Political observers who spoke to The Diplomat are skeptical of the BJP-led alliance’s prospects. Even ruling coalition leaders have acknowledged that the party splits have become an emotive issue.
The BJP has always denied having engineered the split in the parties, arguing that the leaders failed to keep their flocks together with their inept running of the party.
However, opposition parties have always blamed the BJP.
Congress leader Rahul Gandhi alleged that the BJP used the money received through the controversial, now-scrapped Electoral Bond scheme to split the SS and NCP.
At the end of April, Chhagan Bhujbal, a senior leader of the Ajit Pawar-led NCP, told the media that he had noticed a “sympathy wave” in favor of SS-UBT and NCP-SCP. “The way Uddhav Thackeray’s Shiv Sena split and a faction of the NCP switched sides… This is showing in their rallies,” he said.
He added that he believed Modi’s appeal would finally help the ruling alliance sail through.
On May 8, Deputy Chief Minister Ajit Pawar appealed to voters to “not fall into the emotional appeals from the opposite side.” Instead, they should consider those “who will work for them, can bring funds from the center for development, and can solve the problem of the water crisis in the region.”
Of the 48 seats, 15 will see a direct contest between warring factions. The NCP faces the NCP-SCP in two seats but Shinde’s stakes are bigger. The SS faces the SS-UBT in 13 seats in what is being seen as the decisive battle for the people’s mandate over the SS’ “true inheritance.”
Instead of cautioning voters over emotive appeals, Shinde has gone on the offensive. He has highlighted how Uddhav had betrayed his father and party founder Bal Thackeray’s ideology by shunning Hindutva and joining hands with secular forces. Shinde holds himself to be the real ideological torchbearer of the party founder.
Modi has claimed that Maharashtra’s sympathy lies with the BJP because the Uddhav-led Sena was the original betrayer; they contested as the BJP’s ally but sided with the opposition.
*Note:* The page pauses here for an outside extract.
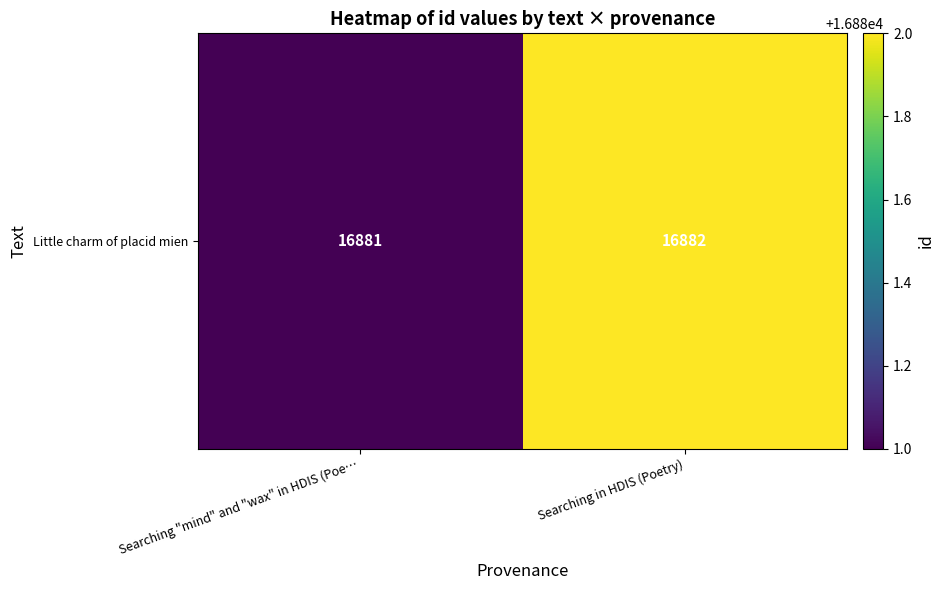

At which category does the chart reach its peak across all series?

Searching in HDIS (Poetry)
While some people may, indeed, agree with Modi, there also are many who do not.
“Many people consider Uddhav to be the rightful inheritor of the party. I have even heard people saying Shinde ‘stole’ SS from Thackeray,” said another Maharashtra-based journalist.
Another factor that shows the BJP in a negative light is its induction of leaders facing anti-corruption probes by federal agencies into the party.
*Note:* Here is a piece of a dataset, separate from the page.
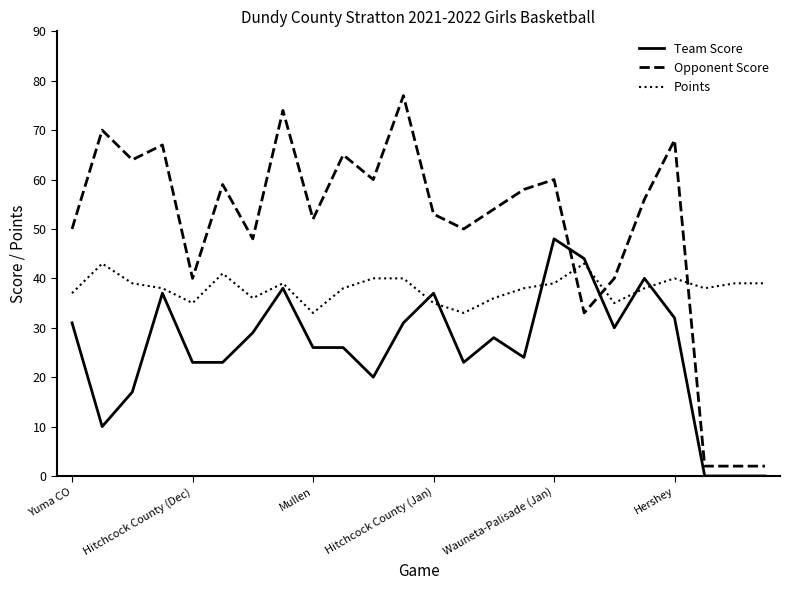

Which series has the widest spread of values?

Opponent Score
This has prompted the opposition to accuse the BJP of engaging in “washing machine politics” where corruption investigations against opposition leaders are stopped after they join the BJP. They cite the cases of Ajit Pawar and Ashok Chavan, who were facing multiple probes before they joined the BJP. The BJP insists the political moves do not impact probes, but media reports have shown how nearly all of them get a reprieve.
While the opposition alliance could benefit electorally from public sympathy, it suffers from organizational weaknesses and hopes that anti-incumbency sentiment against the Shinde government will kick in.
Shinde and Ajit Pawar, on the other hand, have the advantage of being in power and sharing the BJP’s machinery.
Amid such perception battles, local issues like farmers’ woes, water scarcity, the incumbent MP’s performance, and Hindu caste equations are also gaining importance. Owing to these factors, equations may change from constituency to constituency. This adds to the uncertainty factor.
Whether Modi can create a pro-incumbency wave with his repeated visits to overshadow the local factors remains to be seen.